Setting up shop in Singapore

I’ve recently been looking into the regulations surrounding setting up a formal fund management company in Singapore. There have been a number of proposed changes to the regulatory framework recently, which will limit new fund managers who want to set up shop in Singapore. While these regulations won’t stop a majority of fund managers setting up, I’m unsure whether they’ll have their intended consequence – increasing investor confidence and reducing the impact of a macro shock – in the current form.

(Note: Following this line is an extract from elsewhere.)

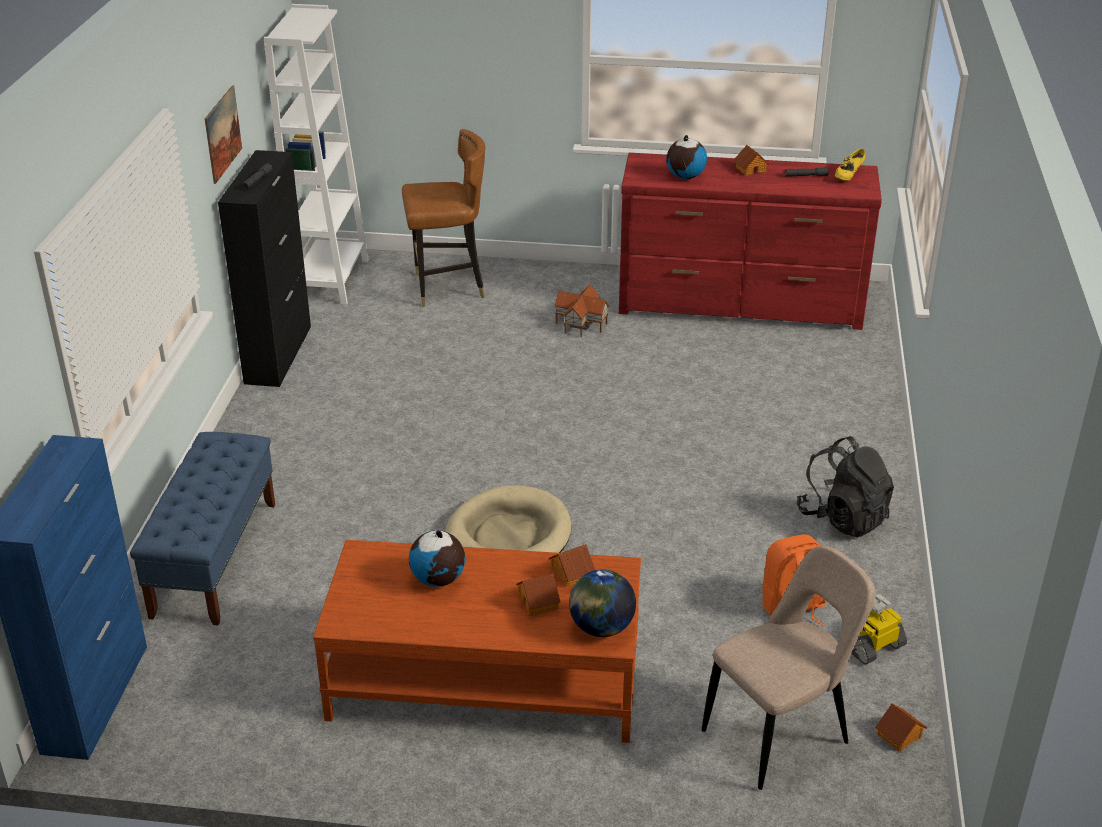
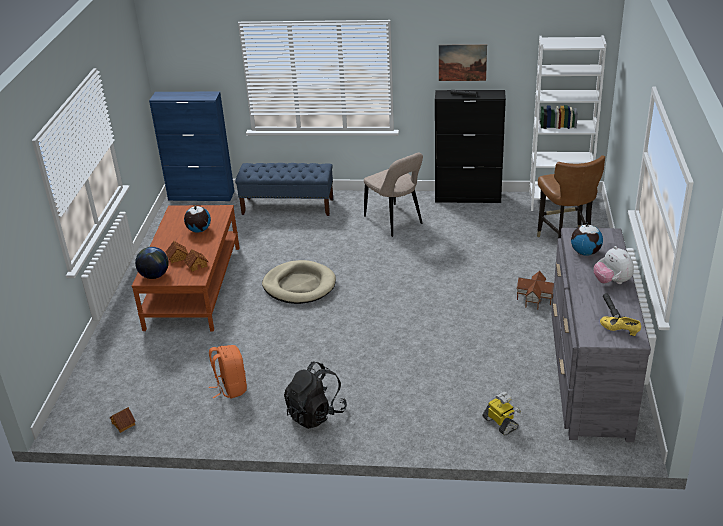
camera: 90 degrees right, 0 degrees up
red dresser [619,153,882,330] -> grey dresser [551,228,651,442]
beige chair [702,545,876,790] -> beige chair moved to [364,152,423,237]
toy house [733,145,770,176] -> plush toy [594,246,634,284]
toy robot [851,594,907,664] -> toy robot moved to [482,392,521,435]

A more finessed version would be a more appropriate remedy for an industry that has been chewing on a bitter pill for the past couple of years.

 

In late September 2011, the Monetary Authority of Singapore (MAS) issued a consultation paper entitled “Proposed Enhancements and Draft Legislative Amendments to Give Effect to the Regulatory Regime for Fund Management Companies.” Specifically, this will impact Exempt Fund Managers (EFM), who were subject to limited regulations previously. While the draft legislation hasn’t been enacted yet, the MAS is expecting any new funds to either already meet the regulations or have plans in place to be able to meet them. There will be no grandfathering (i.e. allowing funds that meet existing requirements but will not meet the new requirements to continue to operate).

EFM will be classified into 3 key categories following the change: Notified FMC, Licensed Accredited/Institutional Investors (AI/II) FMC, and Licensed Retail FMC.  The latter category will likely be subject to existing Capital Market Services license requirements.

There are other requirements that I haven’t outlined here. See the below documents for more information:

Singapore Fund Management Regulations

Singapore Fund Management Regulations

MAS consultation paper

Enhanced regulatory regime for Singapore fund management companies – EY

Changing Regulatory and Tax Environment for Exempt Fund Managers in Singapore

Useful site on the existing regulations

Overview of the initial MAS response to the consultation paper

My Thoughts:

While this might give more credibility to the fund management industry in Singapore, it’s going to limit the amount of entrepreneurial fund managers that are able to start up. Financial markets rely on entrepreneurial people attempting to exploit inefficiencies in the market and as a result help to provide the efficient allocation of capital. A couple of years ago commentators were suggesting there were too many hedge funds opening in Singapore now it will seesaw the other way. There will only be room for larger operations because of the new regulations.

This will have 2 key implications: 1) Singapore will attract more investors who want to invest in a safer environment. However, a lot of the funds that are operating in Singapore will be investing in other countries with less regulation. This will make Madoff style incidents less likely to occur but won’t stop the Sino-forest incidents. 2) Singapore will become a hub for large asset managers. Hedge fund managers, will tend to go offshore to take advantage of lower capital requirements. The investors who are looking for a little extra sambal in their chicken rice will follow them. This will likely see another jurisdiction experience a boom in their hedge fund industry and less investors looking at Singapore, why go through the bother of having to deal with two sets of regulations and two tax jurisdictions when one will suffice. In the end Singapore could become more reliant on the bigger asset managers and in turn more susceptible to macro economic events.

I’d propose a middle ground, whereby; hedge funds that are currently operating can be grandfathered into the new regulations while given additional time to meet the new requirements and the oversight of smaller hedge funds is increased, through a new branch of the MAS. The new regulations go halfway by creating the new schemes (Licensed AI/II and Licensed Retail) with oversight still provided by the same technocrats that would be overseeing the larger Asset Managers. I agree that something needs to be done to the regulatory environment but believe that it should be done with a little more finesse opposed to wielding an authoritarian axe down on an already brittle industry.